CacheInfo(hits=9, misses=1, maxsize=None, currsize=1)

This fails because the tensor is 1-D

for _ in range(10):
  tmp = add(torch.tensor([0, 2]), torch.tensor([5, 8]))

print(add.cache_info())

[out]:

---------------------------------------------------------------------------
IndexError                                Traceback (most recent call last)
[<ipython-input-22-4f0c4b36b198>](https://localhost:8080/#) in <module>
      4 
      5 for _ in range(10):
----> 6   tmp = add(torch.tensor([0, 2]), torch.tensor([5, 8]))
      7 
      8 print(add.cache_info())

1 frames
[<ipython-input-11-1aab7df411aa>](https://localhost:8080/#) in _make_key(args, kwds, typed, kwd_mark, fasttypes, tuple, type, len)
     36                 x.__repr__()
     37                 + "\n"
---> 38                 + x.diagonal().__repr__()
     39                 + "\n"
     40                 + x.shape.__repr__()

IndexError: Dimension out of range (expected to be in range of [-1, 0], but got 1)

Expected behaviour

for _ in range(10):
  tmp = add(torch.tensor([0, 2]), torch.tensor([5, 8]))

print(add.cache_info())

[out]:

CacheInfo(hits=9, misses=1, maxsize=None, currsize=1)

Suggested solution

At https://github.com/Unbabel/COMET/blob/master/comet/models/lru_cache.py#L52 this change would fix the issue:

    new_args = []
    for x in args:
        if torch.is_tensor(x):
            print(x)
            assert len(x.size()) > 0, "Tensor needs to be at least 1-Dimensional."
            # HACK: Tensor representations omit some tensor content.
            # Nonetheless converting the tensor into a tuple is too slow.
            # The current solution is an approximation to the actual tensor
            # full representation. This can still lead to `false` cache hits!
            if len(x.size()) == 1:
              reprs = [repr(x), repr(x.shape)]
            else:
              reprs = [repr(x), repr(x.diagonal), repr(x.shape)]
            new_args.append("\n".join(reprs))
        else:
            new_args.append(x)

Otherwise checking that it's >= 2-D would work too, e.g.

    new_args = []
    for x in args:
        if torch.is_tensor(x):
            assert len(x.size()) > 1, "Tensor needs to be at least 2-Dimensional."
            # HACK: Tensor representations omit some tensor content.
            # Nonetheless converting the tensor into a tuple is too slow.
            # The current solution is an approximation to the actual tensor
            # full representation. This can still lead to `false` cache hits!
            reprs = [repr(x), repr(x.diagonal), repr(x.shape)]
            new_args.append("\n".join(reprs))
        else:
            new_args.append(x)

Note: Calling __repr__ in a single new_args.append(x.__repr() + "\n" ...) would also increase cache hits but for bevity and readability in this issue, I've used repr.

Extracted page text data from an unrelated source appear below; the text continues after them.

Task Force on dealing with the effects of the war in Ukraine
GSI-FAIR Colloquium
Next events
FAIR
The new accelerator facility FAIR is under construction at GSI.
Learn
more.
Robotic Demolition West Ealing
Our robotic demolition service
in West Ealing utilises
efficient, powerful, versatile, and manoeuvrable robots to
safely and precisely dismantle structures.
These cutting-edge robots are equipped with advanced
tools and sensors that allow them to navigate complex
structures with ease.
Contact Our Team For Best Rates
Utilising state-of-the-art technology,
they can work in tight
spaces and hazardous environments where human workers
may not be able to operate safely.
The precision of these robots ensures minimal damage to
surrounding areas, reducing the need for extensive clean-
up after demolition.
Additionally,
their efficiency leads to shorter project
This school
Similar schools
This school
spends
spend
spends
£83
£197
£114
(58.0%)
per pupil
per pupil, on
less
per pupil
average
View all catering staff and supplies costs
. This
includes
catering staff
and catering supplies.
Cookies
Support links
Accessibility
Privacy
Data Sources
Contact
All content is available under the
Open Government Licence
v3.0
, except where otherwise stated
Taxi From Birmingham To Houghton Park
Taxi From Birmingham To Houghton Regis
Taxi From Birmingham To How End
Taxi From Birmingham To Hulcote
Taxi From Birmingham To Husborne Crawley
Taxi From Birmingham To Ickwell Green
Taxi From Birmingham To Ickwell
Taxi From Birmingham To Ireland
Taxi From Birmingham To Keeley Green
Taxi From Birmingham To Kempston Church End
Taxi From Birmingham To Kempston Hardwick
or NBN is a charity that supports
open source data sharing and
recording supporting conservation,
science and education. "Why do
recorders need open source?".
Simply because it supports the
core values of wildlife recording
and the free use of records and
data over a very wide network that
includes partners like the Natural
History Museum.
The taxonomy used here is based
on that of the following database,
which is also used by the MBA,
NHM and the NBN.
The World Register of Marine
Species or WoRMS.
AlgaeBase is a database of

ricardorei commented 1 year ago

This makes sense @alvations but what is the specific use case you are trying here? The current implementations should be working with current models implementation

alvations commented 1 year ago

The bug shouldn't impact normal COMET users using the model off-the-shelves. It was found after stress testing modules in the library.

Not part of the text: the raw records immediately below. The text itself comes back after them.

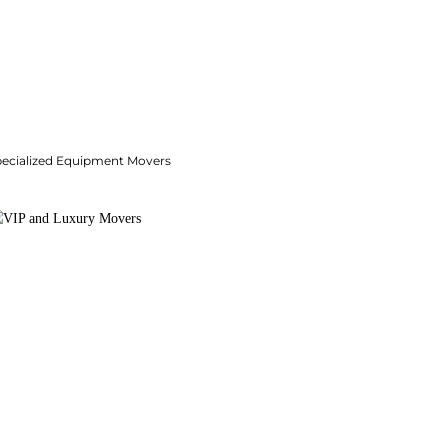
pecialized Equipment Movers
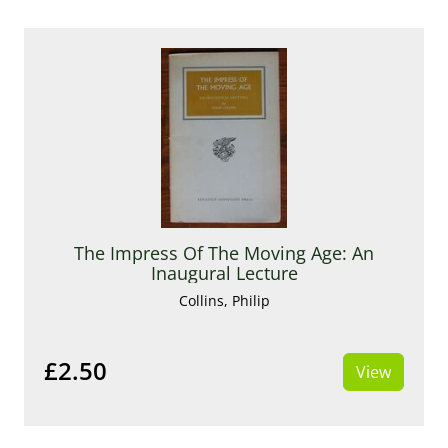
The Impress Of The Moving Age: An
Inaugural Lecture
Collins, Philip
£2.50
View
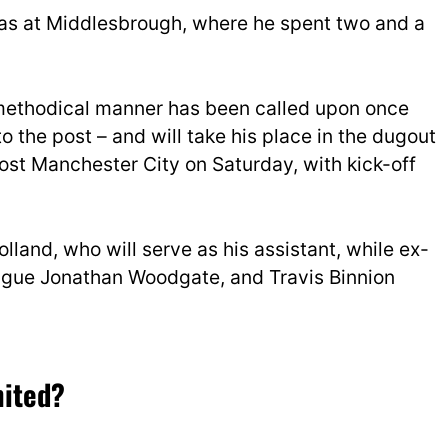
 was at Middlesbrough, where he spent two and a
ethodical manner has been called upon once
to the post – and will take his place in the dugout
ost Manchester City on Saturday, with kick-off
lland, who will serve as his assistant, while ex-
eague Jonathan Woodgate, and Travis Binnion
nited?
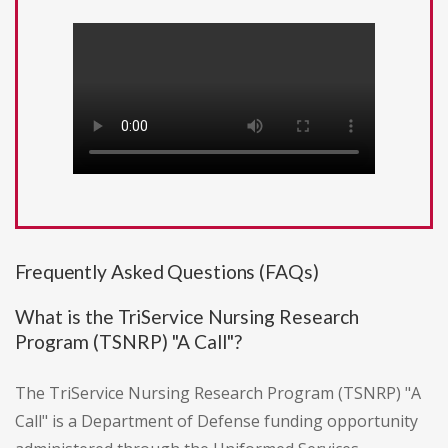
Frequently Asked Questions (FAQs)
What is the TriService Nursing Research
Program (TSNRP) "A Call"?
The TriService Nursing Research Program (TSNRP) "A
Call" is a Department of Defense funding opportunity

But in any case, the cache should at least assert the 2-D nature just in case users made some changes to the model / inputs.

ricardorei commented 1 year ago

Ok got it. I'll work on it

alvations commented 1 year ago

Thank you for the commit!!

ricardorei commented 1 year ago

I also released version 2.0.1 which includes this already. Enjoy!